DATA SUPPLIED -
......

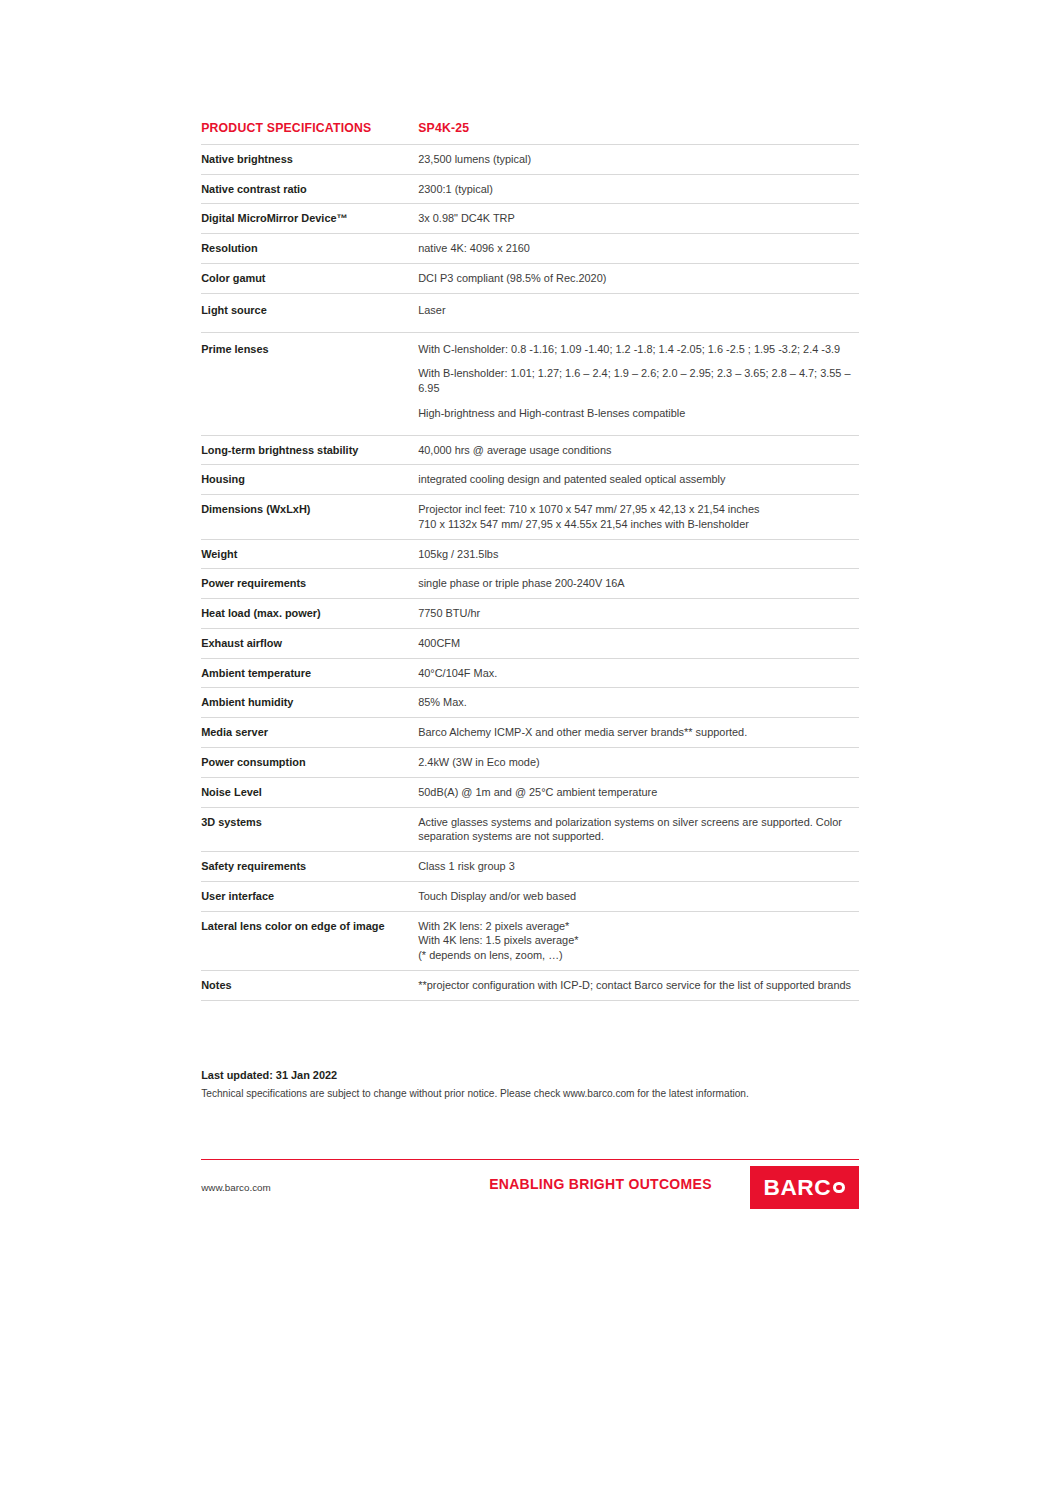| PRODUCT SPECIFICATIONS | SP4K-25 |
| --- | --- |
| Native brightness | 23,500 lumens (typical) |
| Native contrast ratio | 2300:1 (typical) |
| Digital MicroMirror Device™ | 3x 0.98" DC4K TRP |
| Resolution | native 4K: 4096 x 2160 |
| Color gamut | DCI P3 compliant (98.5% of Rec.2020) |
| Light source | Laser |
| Prime lenses | With C-lensholder: 0.8 -1.16; 1.09 -1.40; 1.2 -1.8; 1.4 -2.05; 1.6 -2.5 ; 1.95 -3.2; 2.4 -3.9 With B-lensholder: 1.01; 1.27; 1.6 – 2.4; 1.9 – 2.6; 2.0 – 2.95; 2.3 – 3.65; 2.8 – 4.7; 3.55 – 6.95 High-brightness and High-contrast B-lenses compatible |
| Long-term brightness stability | 40,000 hrs @ average usage conditions |
| Housing | integrated cooling design and patented sealed optical assembly |
| Dimensions (WxLxH) | Projector incl feet: 710 x 1070 x 547 mm/ 27,95 x 42,13 x 21,54 inches 710 x 1132x 547 mm/ 27,95 x 44.55x 21,54 inches with B-lensholder |
| Weight | 105kg / 231.5lbs |
| Power requirements | single phase or triple phase 200-240V 16A |
| Heat load (max. power) | 7750 BTU/hr |
| Exhaust airflow | 400CFM |
| Ambient temperature | 40°C/104F Max. |
| Ambient humidity | 85% Max. |
| Media server | Barco Alchemy ICMP-X and other media server brands** supported. |
| Power consumption | 2.4kW (3W in Eco mode) |
| Noise Level | 50dB(A) @ 1m and @ 25°C ambient temperature |
| 3D systems | Active glasses systems and polarization systems on silver screens are supported. Color separation systems are not supported. |
| Safety requirements | Class 1 risk group 3 |
| User interface | Touch Display and/or web based |
| Lateral lens color on edge of image | With 2K lens: 2 pixels average* With 4K lens: 1.5 pixels average* (* depends on lens, zoom, …) |
| Notes | **projector configuration with ICP-D; contact Barco service for the list of supported brands |
Last updated: 31 Jan 2022
Technical specifications are subject to change without prior notice. Please check www.barco.com for the latest information.
www.barco.com
ENABLING BRIGHT OUTCOMES
BARC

......

TASK - The entries should be reproduced word for word, pictures omitted.

EXPECTED OUTPUT -
| PRODUCT SPECIFICATIONS | SP4K-25 |
| --- | --- |
| Native brightness | 23,500 lumens (typical) |
| Native contrast ratio | 2300:1 (typical) |
| Digital MicroMirror Device™ | 3x 0.98" DC4K TRP |
| Resolution | native 4K: 4096 x 2160 |
| Color gamut | DCI P3 compliant (98.5% of Rec.2020) |
| Light source | Laser |
| Prime lenses | With C-lensholder: 0.8 -1.16; 1.09 -1.40; 1.2 -1.8; 1.4 -2.05; 1.6 -2.5 ; 1.95 -3.2; 2.4 -3.9 With B-lensholder: 1.01; 1.27; 1.6 – 2.4; 1.9 – 2.6; 2.0 – 2.95; 2.3 – 3.65; 2.8 – 4.7; 3.55 – 6.95 High-brightness and High-contrast B-lenses compatible |
| Long-term brightness stability | 40,000 hrs @ average usage conditions |
| Housing | integrated cooling design and patented sealed optical assembly |
| Dimensions (WxLxH) | Projector incl feet: 710 x 1070 x 547 mm/ 27,95 x 42,13 x 21,54 inches 710 x 1132x 547 mm/ 27,95 x 44.55x 21,54 inches with B-lensholder |
| Weight | 105kg / 231.5lbs |
| Power requirements | single phase or triple phase 200-240V 16A |
| Heat load (max. power) | 7750 BTU/hr |
| Exhaust airflow | 400CFM |
| Ambient temperature | 40°C/104F Max. |
| Ambient humidity | 85% Max. |
| Media server | Barco Alchemy ICMP-X and other media server brands** supported. |
| Power consumption | 2.4kW (3W in Eco mode) |
| Noise Level | 50dB(A) @ 1m and @ 25°C ambient temperature |
| 3D systems | Active glasses systems and polarization systems on silver screens are supported. Color separation systems are not supported. |
| Safety requirements | Class 1 risk group 3 |
| User interface | Touch Display and/or web based |
| Lateral lens color on edge of image | With 2K lens: 2 pixels average* With 4K lens: 1.5 pixels average* (* depends on lens, zoom, …) |
| Notes | **projector configuration with ICP-D; contact Barco service for the list of supported brands |
Last updated: 31 Jan 2022
Technical specifications are subject to change without prior notice. Please check www.barco.com for the latest information.
www.barco.com
ENABLING BRIGHT OUTCOMES
BARC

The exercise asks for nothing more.